**DOCUMENT EXTRACT**:
=== Begin Enclosure ===
The Coin Analyst by CoinWeek …..
It looks like Heritage might get to auction that unique 1974-D aluminum cent after all…
Intended to be one of the highlights of Heritage Auctions’ 2014 Central States Numismatic Society Convention Sale, a 1974-D aluminum cent pattern once belonging to an assistant superintendent at the Denver Mint, has been tied up in litigation for more than a year. On March 26, a United States District Court Judge issued a ruling that may clear the way for the coin’s sale.
In 1973, with copper bullion costs on the rise, the United States Mint authorized a series of experiments designed to test the feasibility of alternate planchet compositions for the one-cent coin.
It was during these tests that the U.S. Mint struck more than one million aluminum one-cent coins, all bearing the date 1974. Several hundred of these experimental patterns were shown to Mint and Treasury Officials. Members of Congress were also presented the coins. Ultimately, Congress rejected the composition and nearly all of the 1974 patterns were returned to the Mint and destroyed. However, a few are known to have survived. One resides in the National Numismatic Collection at the Smithsonian Institution in Washington, D.C.
Until last year, most numismatists were unaware of the fact that aluminum cents were also struck at the Denver Mint. The discovery was made after Randall Lawrence, son of the late Henry Lawrence, who served as Assistant Superintendent of the Denver Mint at the time when the experimental coin was struck, sold the specimen to San Diego-based coin dealer Michael McConnell for an undisclosed sum.
Although no records of the striking survive, reports published on various numismatic websites speculate that between 10 and 14 examples may have been struck. Since the discovery of the Lawrence specimen, no further examples have come forward.
=== End Enclosure ===
**BRIEF A**: For each statement below, answer yes or no according to the article on the 1974-D aluminum cent above, and quote the exact words of the article that decide it. (i) The United States Mint struck more than one million aluminum one-cent coins dated 1974. (ii) Congress approved the aluminum composition for the one-cent coin. (iii) Additional Denver examples have come forward since the Lawrence specimen was discovered.
**BRIEF B**: According to the article on the 1974-D aluminum cent above, to whom did Randall Lawrence sell the specimen?
**BRIEF C**: Write the next part of the article on the 1974-D aluminum cent, beginning after its last sentence.

**INPUT DATA**:
=== Begin Enclosure ===
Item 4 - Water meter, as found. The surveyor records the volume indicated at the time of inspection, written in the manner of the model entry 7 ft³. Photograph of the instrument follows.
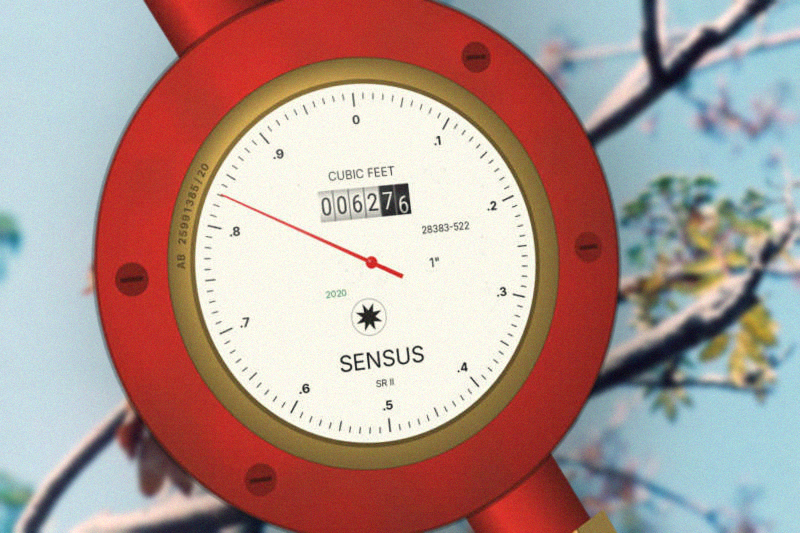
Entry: 6275.83 ft³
=== End Enclosure ===
**FINAL ANSWER A**:
(i) Yes: "the U.S. Mint struck more than one million aluminum one-cent coins, all bearing the date 1974."
(ii) No: "Ultimately, Congress rejected the composition"
(iii) No: "Since the discovery of the Lawrence specimen, no further examples have come forward."

**FINAL ANSWER B**: He sold it to San Diego-based coin dealer Michael McConnell.

**FINAL ANSWER C**:
The uniqueness of the 1974-D aluminum cent drew immediate collector interest and national attention. But it also drew unwelcome scrutiny from the United States Mint, which filed suit in Federal Court on March 14, 2014. Seeking the return of the pattern, the Mint alleged that coin’s production was unauthorized and that it was never released to the public.
The government used a similar tactic in 2005 to seize 10 1933 double eagles from the heirs of Philadelphia coin dealer Israel Switt. It is believed that Switt was the source for nine 1933 double eagles that had been sold in the years immediately following the government’s recall of gold coinage.
For collectors of U.S. pattern coinage, the broad scope of the language underpinning the government’s argument against Switt and now McConnell and Lawrence is troubling.
McConnell and Lawrence argued that the experimental coins were authorized and that no coins could have been struck at the facility without “a specific order to do so.” [ID ¶39]
Federal judge William Q. Hayes, agreed with the Plaintiffs, and rebuffed the government’s position, stating that Lawrence could have been given the coin, as claimed, by Mint officials and that his heir’s claim of legal ownership was “plausible” through the drawing of “reasonable inferences.”
Should the government decide to no longer pursue the issue, the controversial 1974-D cent pattern will be cleared to make an appearance on the auction block no worse for wear, and perhaps even more coveted due to its complicated legal history.
Whether it brings as much at auction as the government spent trying to seize it is another story. Makes you wonder why, if they wanted it so bad, they didn’t just bid on it like everyone else.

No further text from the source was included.